2. Projects not included in the PME based on unconventional renewable energies that have been identified by the private sector may be delegated to their promoter if the project does not exceed 10MW in power. Larger projects must be delegated through a public selection process, and benefits will be recognized for the promoter’s participation.
3. The construction, operation, and maintenance of public lighting systems may be delegated to private companies.
4. All projects delegated to the private sector must be developed by companies established in Ecuador.
5. The delegation to the private sector of existing infrastructures financed with the General State Budget is prohibited. Entities wholly or partially owned by the Government Public shall be responsible for managing such infrastructures.

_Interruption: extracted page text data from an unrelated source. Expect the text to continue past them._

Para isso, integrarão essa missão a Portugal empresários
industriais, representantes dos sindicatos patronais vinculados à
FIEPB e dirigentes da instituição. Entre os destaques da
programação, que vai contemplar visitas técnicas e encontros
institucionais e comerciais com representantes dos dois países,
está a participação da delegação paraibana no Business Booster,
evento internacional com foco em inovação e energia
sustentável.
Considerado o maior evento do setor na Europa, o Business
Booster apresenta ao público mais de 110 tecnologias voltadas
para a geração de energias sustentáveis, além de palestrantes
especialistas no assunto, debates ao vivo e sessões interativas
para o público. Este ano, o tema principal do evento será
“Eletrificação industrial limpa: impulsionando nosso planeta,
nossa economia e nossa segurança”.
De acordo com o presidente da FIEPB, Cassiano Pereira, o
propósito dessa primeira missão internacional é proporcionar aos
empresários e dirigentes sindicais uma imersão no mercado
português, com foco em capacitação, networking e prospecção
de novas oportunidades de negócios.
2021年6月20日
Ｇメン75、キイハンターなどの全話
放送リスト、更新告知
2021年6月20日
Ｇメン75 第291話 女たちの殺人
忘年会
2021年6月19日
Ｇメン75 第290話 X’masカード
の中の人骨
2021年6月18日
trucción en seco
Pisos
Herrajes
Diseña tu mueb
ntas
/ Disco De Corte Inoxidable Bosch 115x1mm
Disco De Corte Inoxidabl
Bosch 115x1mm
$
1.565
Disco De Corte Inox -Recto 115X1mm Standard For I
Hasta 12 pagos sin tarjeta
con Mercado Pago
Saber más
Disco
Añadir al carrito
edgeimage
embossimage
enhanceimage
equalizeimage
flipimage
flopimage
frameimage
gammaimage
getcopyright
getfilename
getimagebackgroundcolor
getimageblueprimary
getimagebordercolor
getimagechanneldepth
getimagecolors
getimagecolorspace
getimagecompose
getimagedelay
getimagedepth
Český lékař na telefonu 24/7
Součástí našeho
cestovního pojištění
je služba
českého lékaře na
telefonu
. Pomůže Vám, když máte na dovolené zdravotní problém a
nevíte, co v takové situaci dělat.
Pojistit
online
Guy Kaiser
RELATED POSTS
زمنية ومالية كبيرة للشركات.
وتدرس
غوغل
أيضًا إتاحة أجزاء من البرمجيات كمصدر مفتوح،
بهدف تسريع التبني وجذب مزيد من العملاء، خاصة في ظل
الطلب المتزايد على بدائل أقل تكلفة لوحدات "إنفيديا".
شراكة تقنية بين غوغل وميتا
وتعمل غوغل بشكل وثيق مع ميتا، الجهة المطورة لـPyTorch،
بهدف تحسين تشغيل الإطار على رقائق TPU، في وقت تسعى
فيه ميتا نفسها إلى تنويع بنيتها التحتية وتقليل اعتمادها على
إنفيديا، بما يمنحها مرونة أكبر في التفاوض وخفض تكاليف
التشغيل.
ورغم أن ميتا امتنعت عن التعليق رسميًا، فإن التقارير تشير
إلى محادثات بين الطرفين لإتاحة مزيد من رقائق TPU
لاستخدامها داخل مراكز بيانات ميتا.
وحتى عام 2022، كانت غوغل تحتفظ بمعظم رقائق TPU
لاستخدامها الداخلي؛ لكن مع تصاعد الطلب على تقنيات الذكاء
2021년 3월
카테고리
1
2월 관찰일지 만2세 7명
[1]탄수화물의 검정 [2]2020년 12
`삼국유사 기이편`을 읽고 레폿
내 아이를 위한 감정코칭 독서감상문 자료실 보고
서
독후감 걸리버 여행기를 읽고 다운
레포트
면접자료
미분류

6. Private entities may build new networks and distribution infrastructure to supply electricity for commercial and industrial clients isolated from the electric distribution grid. Expenses incurred for this purpose will be considered deductible for calculating the applicable income.
7. Regulated and non-regulated consumers may install distributed generation systems for self-supply (“SGDA”). These systems must use unconventional renewable energies and can be owned by the consumer or a third party.
The depreciation and amortization value of the equipment, and technology acquired for SGDA implementation will be deductible with an additional 100% for income tax purposes.
8. Energy block transactions may be conducted through the sale of energy via contracts signed by participants in the electric sector or through short-term transactions.
9. Clients who make payments for public electricity and lighting services until June 30, 2024, will not be subject to interest payments. Clients located in Manabí and Esmeraldas will not be subject to paying any amount due for the services received during the state of emergency caused by the 2016 earthquake. These benefits do not apply to industrial clients.
10. Other tax regime amendments include:
a. 0% VAT rate will apply to the transfer of equipment and accessories for solar photovoltaic generation and wastewater treatment plants.
b. Electric vehicles are described as those propelled solely by electric power sources, with batteries charged exclusively using this type of energy and that produce zero direct polluting emissions. Electric vehicles shall not be understood as those that have self-generation systems with an internal combustion source.
c. The remission regime is amended, payment must be made by July 31, 2024.
d. The Foreign Trade Committee (COMEX) shall tax agricultural machinery that works with clean energy sources with a 0% tariff. This amendment must be carried out until May 10, 2024.
e. Payments made abroad by private financial institutions for credits and financial returns from fixed-term deposits or investments, will not be exempt from the payment of Outflow Tax (ISD) until January 11, 2025.
The President of the Republic must issue the applicable regulations by February 10, 2024.